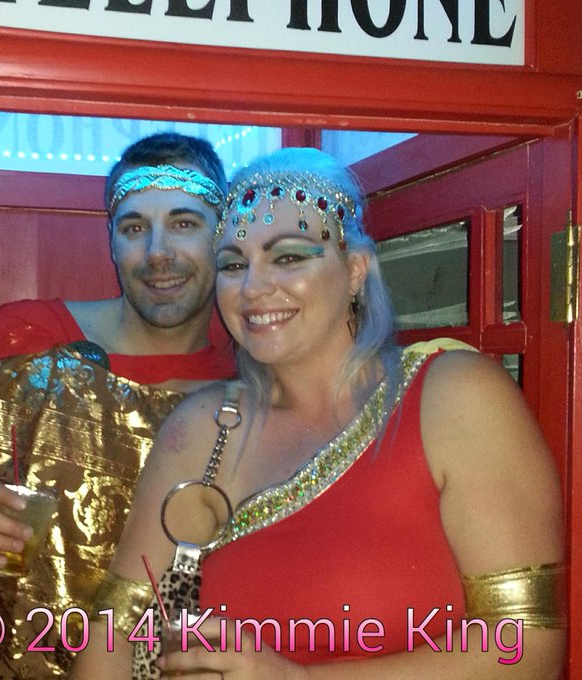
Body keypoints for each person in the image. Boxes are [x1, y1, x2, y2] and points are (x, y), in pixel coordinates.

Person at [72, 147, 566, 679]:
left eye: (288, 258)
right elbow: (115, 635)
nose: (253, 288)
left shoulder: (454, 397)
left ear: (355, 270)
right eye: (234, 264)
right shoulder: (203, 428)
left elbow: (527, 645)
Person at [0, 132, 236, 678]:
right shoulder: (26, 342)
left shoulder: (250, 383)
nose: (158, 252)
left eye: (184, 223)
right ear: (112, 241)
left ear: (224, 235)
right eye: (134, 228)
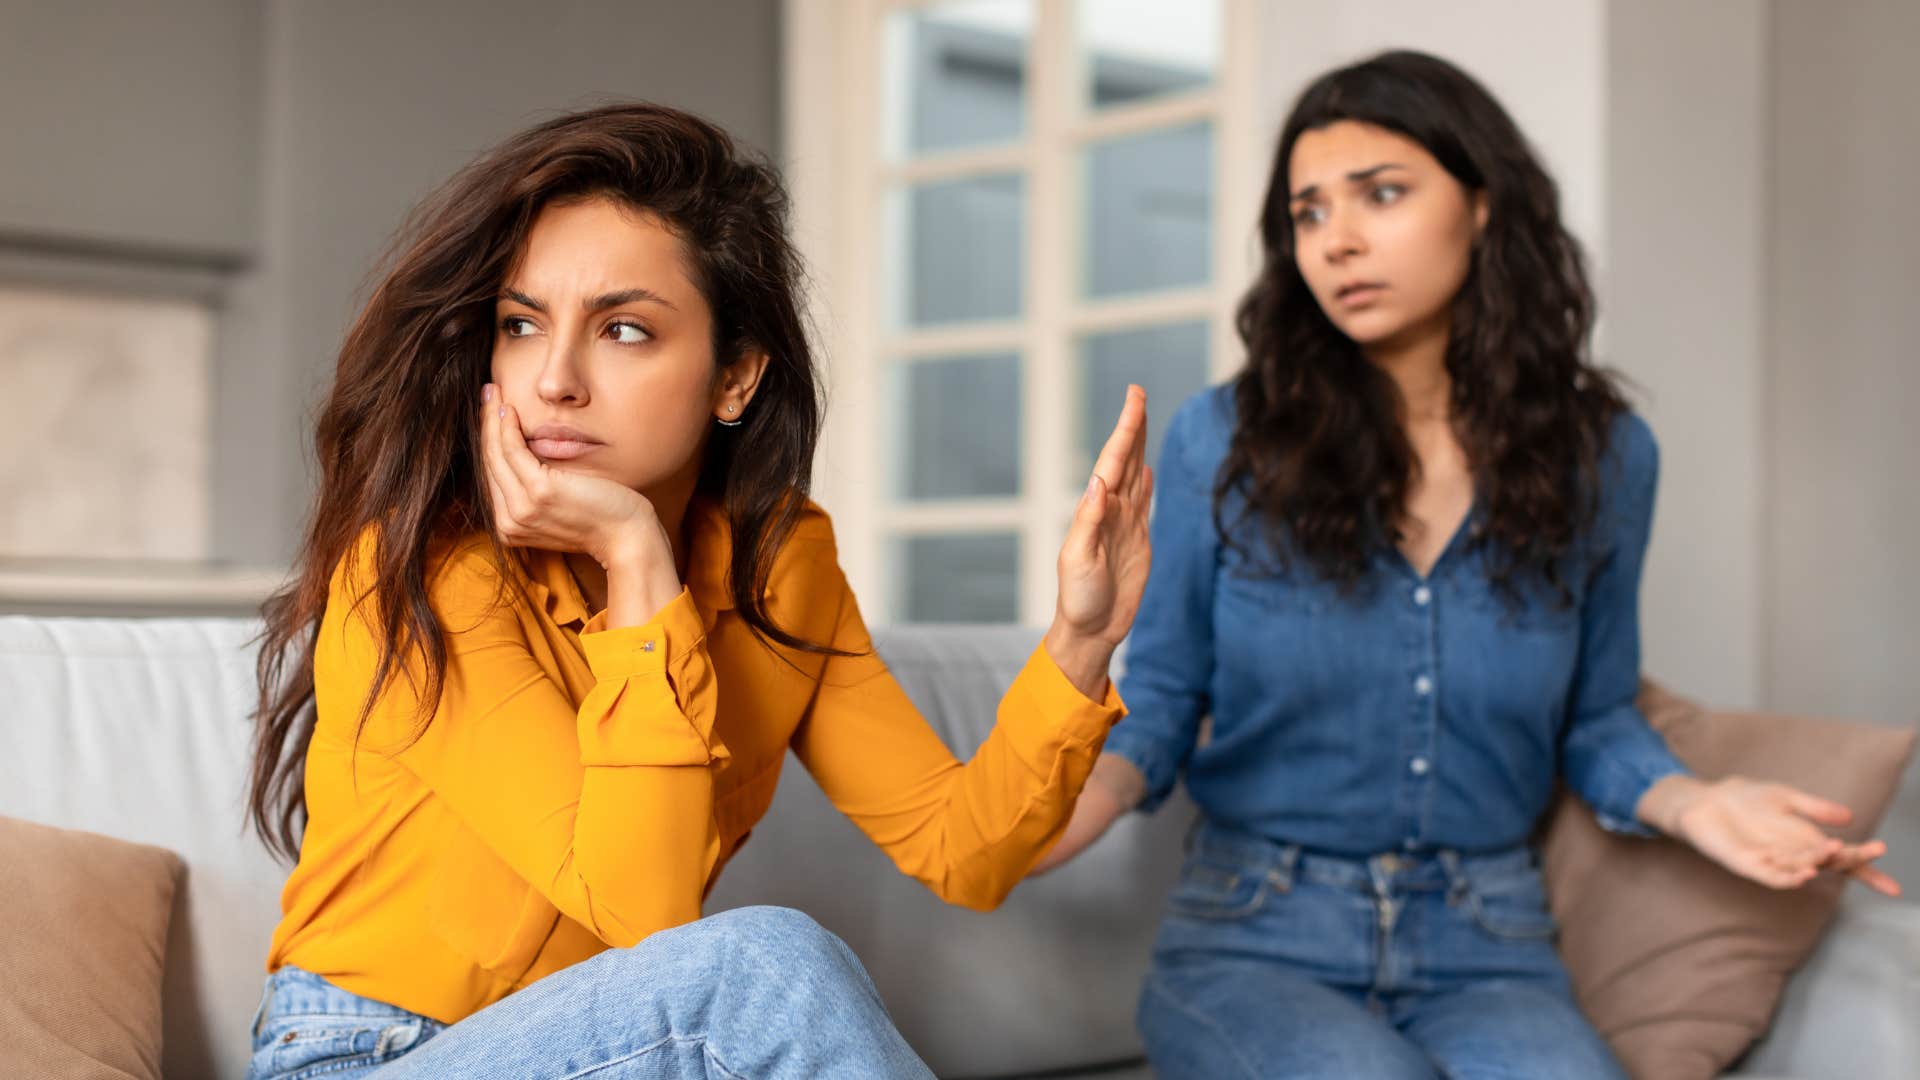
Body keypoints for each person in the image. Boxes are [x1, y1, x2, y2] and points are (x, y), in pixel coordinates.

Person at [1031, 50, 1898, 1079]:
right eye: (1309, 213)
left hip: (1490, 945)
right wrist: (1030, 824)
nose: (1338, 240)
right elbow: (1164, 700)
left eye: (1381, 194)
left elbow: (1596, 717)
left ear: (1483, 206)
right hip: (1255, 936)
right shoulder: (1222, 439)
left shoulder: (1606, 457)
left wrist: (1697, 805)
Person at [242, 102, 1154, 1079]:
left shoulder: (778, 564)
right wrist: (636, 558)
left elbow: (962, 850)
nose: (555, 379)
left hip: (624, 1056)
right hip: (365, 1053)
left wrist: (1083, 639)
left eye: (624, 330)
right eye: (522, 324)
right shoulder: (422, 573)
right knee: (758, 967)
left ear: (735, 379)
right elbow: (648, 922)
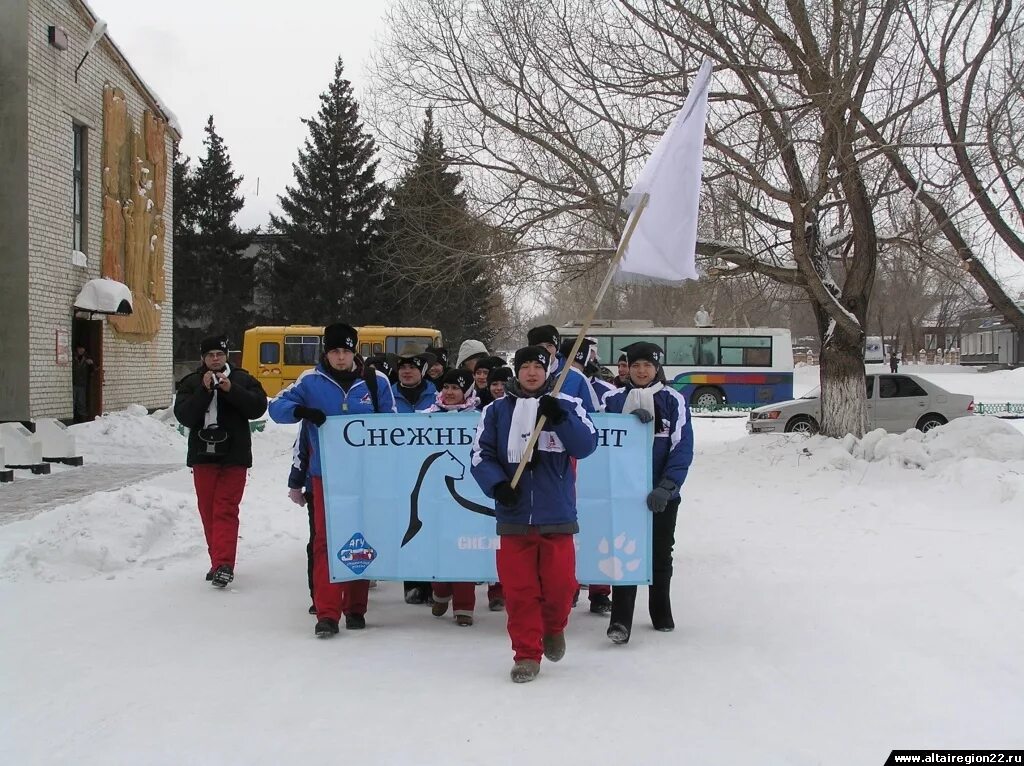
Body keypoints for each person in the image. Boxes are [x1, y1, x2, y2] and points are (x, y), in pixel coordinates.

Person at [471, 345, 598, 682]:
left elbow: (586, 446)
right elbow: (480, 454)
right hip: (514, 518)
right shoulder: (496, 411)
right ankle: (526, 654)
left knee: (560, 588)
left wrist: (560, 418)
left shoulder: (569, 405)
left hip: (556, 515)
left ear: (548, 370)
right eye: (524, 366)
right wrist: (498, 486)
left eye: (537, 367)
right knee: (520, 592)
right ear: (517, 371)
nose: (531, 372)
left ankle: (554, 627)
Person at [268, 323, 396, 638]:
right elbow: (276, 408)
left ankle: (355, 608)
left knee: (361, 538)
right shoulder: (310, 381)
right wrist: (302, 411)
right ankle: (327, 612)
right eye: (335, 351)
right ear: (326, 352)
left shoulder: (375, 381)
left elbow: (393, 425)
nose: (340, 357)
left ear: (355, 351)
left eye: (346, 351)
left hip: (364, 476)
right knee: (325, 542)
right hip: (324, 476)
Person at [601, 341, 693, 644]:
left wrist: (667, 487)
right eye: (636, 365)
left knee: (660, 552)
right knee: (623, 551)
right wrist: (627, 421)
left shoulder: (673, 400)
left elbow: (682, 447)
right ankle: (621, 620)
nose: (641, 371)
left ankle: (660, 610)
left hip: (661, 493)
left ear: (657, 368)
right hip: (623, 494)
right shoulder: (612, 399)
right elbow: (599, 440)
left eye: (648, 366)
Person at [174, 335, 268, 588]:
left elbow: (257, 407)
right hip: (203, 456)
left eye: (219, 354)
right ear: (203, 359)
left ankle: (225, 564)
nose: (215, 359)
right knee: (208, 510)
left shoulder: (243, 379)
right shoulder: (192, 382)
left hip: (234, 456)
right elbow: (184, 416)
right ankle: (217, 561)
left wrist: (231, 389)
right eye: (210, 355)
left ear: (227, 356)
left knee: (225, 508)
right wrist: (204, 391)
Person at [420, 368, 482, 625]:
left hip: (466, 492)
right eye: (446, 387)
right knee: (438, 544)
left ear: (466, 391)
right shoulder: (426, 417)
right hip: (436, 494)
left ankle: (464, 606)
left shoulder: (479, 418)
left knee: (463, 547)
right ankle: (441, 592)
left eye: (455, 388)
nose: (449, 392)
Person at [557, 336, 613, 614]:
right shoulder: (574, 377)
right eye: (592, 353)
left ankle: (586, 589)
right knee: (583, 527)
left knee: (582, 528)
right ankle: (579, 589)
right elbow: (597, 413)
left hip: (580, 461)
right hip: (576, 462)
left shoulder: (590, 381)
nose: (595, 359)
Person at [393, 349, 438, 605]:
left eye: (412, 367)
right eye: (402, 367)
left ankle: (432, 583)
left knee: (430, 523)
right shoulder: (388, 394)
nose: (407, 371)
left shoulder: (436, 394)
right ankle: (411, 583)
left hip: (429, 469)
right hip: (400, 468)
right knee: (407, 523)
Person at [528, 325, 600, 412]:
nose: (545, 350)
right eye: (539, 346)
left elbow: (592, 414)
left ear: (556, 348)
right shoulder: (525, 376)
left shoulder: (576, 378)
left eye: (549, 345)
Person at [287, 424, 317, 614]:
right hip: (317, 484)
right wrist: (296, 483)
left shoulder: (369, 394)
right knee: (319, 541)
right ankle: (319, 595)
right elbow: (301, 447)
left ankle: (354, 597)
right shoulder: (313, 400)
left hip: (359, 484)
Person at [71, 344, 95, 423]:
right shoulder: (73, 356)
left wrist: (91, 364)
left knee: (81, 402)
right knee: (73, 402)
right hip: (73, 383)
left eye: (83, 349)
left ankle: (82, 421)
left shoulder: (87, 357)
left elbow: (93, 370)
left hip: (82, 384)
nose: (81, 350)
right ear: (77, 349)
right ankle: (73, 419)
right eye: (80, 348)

........

§ Assignment
The response should hold only an exact retyping of the lines from the beginning of the data through the line containing "left shoulder: (778, 564)", both ends kept, pictures omitted.

§ Result of this exercise
Body keypoints for each person in the image. Boxes are [x1, y1, x2, y2] and points are (x, y), in pixel coordinates.

Person at [72, 147, 566, 679]:
left eye: (288, 258)
right elbow: (115, 635)
nose: (253, 288)
left shoulder: (454, 397)
left ear: (355, 270)
right eye: (234, 264)
right shoulder: (203, 428)
left elbow: (527, 645)
Person at [0, 132, 236, 678]:
right shoulder: (26, 342)
left shoulder: (250, 383)
nose: (158, 252)
left eye: (184, 223)
right ear: (112, 241)
left ear: (224, 235)
right eye: (134, 228)
Body keypoints for each person in the image. Boxes are [x1, y1, x2, y2] and points are (x, y), in pixel coordinates.

Person at [1031, 50, 1898, 1079]:
right eye: (1309, 213)
left hip: (1490, 945)
right wrist: (1030, 824)
nose: (1338, 240)
right elbow: (1164, 700)
left eye: (1381, 194)
left elbow: (1596, 717)
left ear: (1483, 206)
right hip: (1255, 936)
right shoulder: (1222, 439)
left shoulder: (1606, 457)
left wrist: (1697, 805)
Person at [242, 102, 1154, 1079]:
left shoulder: (778, 564)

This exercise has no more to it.